◆ What is required: All lines from the one with "<a href=LIN04>TIT04</a>" to the end of the material, both included, are to be written out exactly and without anything else.

◆ Given information:
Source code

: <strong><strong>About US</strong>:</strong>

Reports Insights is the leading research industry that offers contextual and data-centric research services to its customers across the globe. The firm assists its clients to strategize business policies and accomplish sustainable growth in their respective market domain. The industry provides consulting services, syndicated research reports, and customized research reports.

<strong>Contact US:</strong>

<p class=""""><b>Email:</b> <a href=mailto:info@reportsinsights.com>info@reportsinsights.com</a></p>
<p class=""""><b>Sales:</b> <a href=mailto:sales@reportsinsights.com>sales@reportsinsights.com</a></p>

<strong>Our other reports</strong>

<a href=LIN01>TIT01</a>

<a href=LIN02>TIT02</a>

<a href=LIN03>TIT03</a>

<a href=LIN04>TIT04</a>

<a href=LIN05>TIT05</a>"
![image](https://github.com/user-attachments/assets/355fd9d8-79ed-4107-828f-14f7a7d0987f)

◆ Task answer:
<a href=LIN04>TIT04</a>

<a href=LIN05>TIT05</a>"
![image](https://github.com/user-attachments/assets/355fd9d8-79ed-4107-828f-14f7a7d0987f)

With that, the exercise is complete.